*Provided entries*
────────────────────────────────────────

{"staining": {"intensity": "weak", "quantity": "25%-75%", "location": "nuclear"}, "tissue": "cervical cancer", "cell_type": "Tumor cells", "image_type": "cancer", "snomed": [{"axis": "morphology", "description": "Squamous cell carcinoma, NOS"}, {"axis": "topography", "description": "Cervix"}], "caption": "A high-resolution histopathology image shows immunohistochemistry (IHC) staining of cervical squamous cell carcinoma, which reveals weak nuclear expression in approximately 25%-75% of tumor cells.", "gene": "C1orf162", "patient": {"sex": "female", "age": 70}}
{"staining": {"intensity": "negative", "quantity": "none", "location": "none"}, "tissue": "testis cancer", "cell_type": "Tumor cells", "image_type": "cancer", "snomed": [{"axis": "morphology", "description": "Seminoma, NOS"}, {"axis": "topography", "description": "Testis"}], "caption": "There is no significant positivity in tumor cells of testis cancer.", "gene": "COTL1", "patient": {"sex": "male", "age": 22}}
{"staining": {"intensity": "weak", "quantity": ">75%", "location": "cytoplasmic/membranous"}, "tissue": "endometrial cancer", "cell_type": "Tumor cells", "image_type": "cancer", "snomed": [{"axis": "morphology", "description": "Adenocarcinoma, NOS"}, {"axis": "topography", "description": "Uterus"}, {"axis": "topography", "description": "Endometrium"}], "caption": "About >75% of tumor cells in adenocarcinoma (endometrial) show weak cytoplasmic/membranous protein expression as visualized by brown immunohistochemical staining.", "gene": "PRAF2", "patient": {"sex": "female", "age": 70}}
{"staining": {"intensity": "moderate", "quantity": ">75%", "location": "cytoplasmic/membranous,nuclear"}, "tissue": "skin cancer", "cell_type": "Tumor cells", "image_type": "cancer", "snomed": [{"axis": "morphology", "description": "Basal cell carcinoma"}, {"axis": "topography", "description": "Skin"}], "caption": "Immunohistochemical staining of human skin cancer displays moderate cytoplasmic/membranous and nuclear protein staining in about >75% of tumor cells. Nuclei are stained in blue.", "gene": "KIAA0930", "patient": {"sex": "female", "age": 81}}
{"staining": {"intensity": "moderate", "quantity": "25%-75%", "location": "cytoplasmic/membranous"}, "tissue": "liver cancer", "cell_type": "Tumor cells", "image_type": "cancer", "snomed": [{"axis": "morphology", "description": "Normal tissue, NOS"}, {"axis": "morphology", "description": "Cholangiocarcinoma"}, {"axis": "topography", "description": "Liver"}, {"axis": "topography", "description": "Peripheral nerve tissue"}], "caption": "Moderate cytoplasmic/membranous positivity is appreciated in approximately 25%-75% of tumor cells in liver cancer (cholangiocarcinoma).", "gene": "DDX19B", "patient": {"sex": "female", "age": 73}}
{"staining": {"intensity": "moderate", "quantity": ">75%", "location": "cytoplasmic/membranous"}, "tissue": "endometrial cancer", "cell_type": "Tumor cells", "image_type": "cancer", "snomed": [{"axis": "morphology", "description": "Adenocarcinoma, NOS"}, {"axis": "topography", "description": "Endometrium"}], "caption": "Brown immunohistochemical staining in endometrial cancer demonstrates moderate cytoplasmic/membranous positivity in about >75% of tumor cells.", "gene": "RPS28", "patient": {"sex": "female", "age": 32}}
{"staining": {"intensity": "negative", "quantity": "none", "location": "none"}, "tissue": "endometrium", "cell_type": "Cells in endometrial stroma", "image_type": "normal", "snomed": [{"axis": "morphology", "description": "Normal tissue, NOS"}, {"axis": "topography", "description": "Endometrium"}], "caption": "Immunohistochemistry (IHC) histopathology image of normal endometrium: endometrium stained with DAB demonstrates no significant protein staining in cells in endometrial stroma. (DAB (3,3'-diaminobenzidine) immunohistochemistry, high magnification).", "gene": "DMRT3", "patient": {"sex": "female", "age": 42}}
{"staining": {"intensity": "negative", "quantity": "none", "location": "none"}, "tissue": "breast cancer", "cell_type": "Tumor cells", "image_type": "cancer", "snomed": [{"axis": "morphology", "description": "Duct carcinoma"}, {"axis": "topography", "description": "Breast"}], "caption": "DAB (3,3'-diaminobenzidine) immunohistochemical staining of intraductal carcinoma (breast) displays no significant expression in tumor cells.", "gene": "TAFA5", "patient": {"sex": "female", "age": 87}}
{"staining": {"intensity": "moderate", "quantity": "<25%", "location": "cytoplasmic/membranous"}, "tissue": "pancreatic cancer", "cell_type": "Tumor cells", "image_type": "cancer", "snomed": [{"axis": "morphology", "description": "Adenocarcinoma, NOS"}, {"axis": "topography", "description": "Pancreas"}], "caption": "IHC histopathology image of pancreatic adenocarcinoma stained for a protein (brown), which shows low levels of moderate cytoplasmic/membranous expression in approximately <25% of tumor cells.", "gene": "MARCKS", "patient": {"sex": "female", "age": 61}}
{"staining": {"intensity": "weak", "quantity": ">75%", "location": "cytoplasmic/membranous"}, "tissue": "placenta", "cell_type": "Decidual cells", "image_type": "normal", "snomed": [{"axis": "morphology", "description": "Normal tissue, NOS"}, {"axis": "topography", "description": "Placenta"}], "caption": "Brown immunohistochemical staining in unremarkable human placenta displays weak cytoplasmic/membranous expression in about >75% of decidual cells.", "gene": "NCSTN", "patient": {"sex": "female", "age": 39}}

────────────────────────────────────────

*Prompt*
What you output should match every line above exactly.

*Expected answer*
{"staining": {"intensity": "weak", "quantity": "25%-75%", "location": "nuclear"}, "tissue": "cervical cancer", "cell_type": "Tumor cells", "image_type": "cancer", "snomed": [{"axis": "morphology", "description": "Squamous cell carcinoma, NOS"}, {"axis": "topography", "description": "Cervix"}], "caption": "A high-resolution histopathology image shows immunohistochemistry (IHC) staining of cervical squamous cell carcinoma, which reveals weak nuclear expression in approximately 25%-75% of tumor cells.", "gene": "C1orf162", "patient": {"sex": "female", "age": 70}}
{"staining": {"intensity": "negative", "quantity": "none", "location": "none"}, "tissue": "testis cancer", "cell_type": "Tumor cells", "image_type": "cancer", "snomed": [{"axis": "morphology", "description": "Seminoma, NOS"}, {"axis": "topography", "description": "Testis"}], "caption": "There is no significant positivity in tumor cells of testis cancer.", "gene": "COTL1", "patient": {"sex": "male", "age": 22}}
{"staining": {"intensity": "weak", "quantity": ">75%", "location": "cytoplasmic/membranous"}, "tissue": "endometrial cancer", "cell_type": "Tumor cells", "image_type": "cancer", "snomed": [{"axis": "morphology", "description": "Adenocarcinoma, NOS"}, {"axis": "topography", "description": "Uterus"}, {"axis": "topography", "description": "Endometrium"}], "caption": "About >75% of tumor cells in adenocarcinoma (endometrial) show weak cytoplasmic/membranous protein expression as visualized by brown immunohistochemical staining.", "gene": "PRAF2", "patient": {"sex": "female", "age": 70}}
{"staining": {"intensity": "moderate", "quantity": ">75%", "location": "cytoplasmic/membranous,nuclear"}, "tissue": "skin cancer", "cell_type": "Tumor cells", "image_type": "cancer", "snomed": [{"axis": "morphology", "description": "Basal cell carcinoma"}, {"axis": "topography", "description": "Skin"}], "caption": "Immunohistochemical staining of human skin cancer displays moderate cytoplasmic/membranous and nuclear protein staining in about >75% of tumor cells. Nuclei are stained in blue.", "gene": "KIAA0930", "patient": {"sex": "female", "age": 81}}
{"staining": {"intensity": "moderate", "quantity": "25%-75%", "location": "cytoplasmic/membranous"}, "tissue": "liver cancer", "cell_type": "Tumor cells", "image_type": "cancer", "snomed": [{"axis": "morphology", "description": "Normal tissue, NOS"}, {"axis": "morphology", "description": "Cholangiocarcinoma"}, {"axis": "topography", "description": "Liver"}, {"axis": "topography", "description": "Peripheral nerve tissue"}], "caption": "Moderate cytoplasmic/membranous positivity is appreciated in approximately 25%-75% of tumor cells in liver cancer (cholangiocarcinoma).", "gene": "DDX19B", "patient": {"sex": "female", "age": 73}}
{"staining": {"intensity": "moderate", "quantity": ">75%", "location": "cytoplasmic/membranous"}, "tissue": "endometrial cancer", "cell_type": "Tumor cells", "image_type": "cancer", "snomed": [{"axis": "morphology", "description": "Adenocarcinoma, NOS"}, {"axis": "topography", "description": "Endometrium"}], "caption": "Brown immunohistochemical staining in endometrial cancer demonstrates moderate cytoplasmic/membranous positivity in about >75% of tumor cells.", "gene": "RPS28", "patient": {"sex": "female", "age": 32}}
{"staining": {"intensity": "negative", "quantity": "none", "location": "none"}, "tissue": "endometrium", "cell_type": "Cells in endometrial stroma", "image_type": "normal", "snomed": [{"axis": "morphology", "description": "Normal tissue, NOS"}, {"axis": "topography", "description": "Endometrium"}], "caption": "Immunohistochemistry (IHC) histopathology image of normal endometrium: endometrium stained with DAB demonstrates no significant protein staining in cells in endometrial stroma. (DAB (3,3'-diaminobenzidine) immunohistochemistry, high magnification).", "gene": "DMRT3", "patient": {"sex": "female", "age": 42}}
{"staining": {"intensity": "negative", "quantity": "none", "location": "none"}, "tissue": "breast cancer", "cell_type": "Tumor cells", "image_type": "cancer", "snomed": [{"axis": "morphology", "description": "Duct carcinoma"}, {"axis": "topography", "description": "Breast"}], "caption": "DAB (3,3'-diaminobenzidine) immunohistochemical staining of intraductal carcinoma (breast) displays no significant expression in tumor cells.", "gene": "TAFA5", "patient": {"sex": "female", "age": 87}}
{"staining": {"intensity": "moderate", "quantity": "<25%", "location": "cytoplasmic/membranous"}, "tissue": "pancreatic cancer", "cell_type": "Tumor cells", "image_type": "cancer", "snomed": [{"axis": "morphology", "description": "Adenocarcinoma, NOS"}, {"axis": "topography", "description": "Pancreas"}], "caption": "IHC histopathology image of pancreatic adenocarcinoma stained for a protein (brown), which shows low levels of moderate cytoplasmic/membranous expression in approximately <25% of tumor cells.", "gene": "MARCKS", "patient": {"sex": "female", "age": 61}}
{"staining": {"intensity": "weak", "quantity": ">75%", "location": "cytoplasmic/membranous"}, "tissue": "placenta", "cell_type": "Decidual cells", "image_type": "normal", "snomed": [{"axis": "morphology", "description": "Normal tissue, NOS"}, {"axis": "topography", "description": "Placenta"}], "caption": "Brown immunohistochemical staining in unremarkable human placenta displays weak cytoplasmic/membranous expression in about >75% of decidual cells.", "gene": "NCSTN", "patient": {"sex": "female", "age": 39}}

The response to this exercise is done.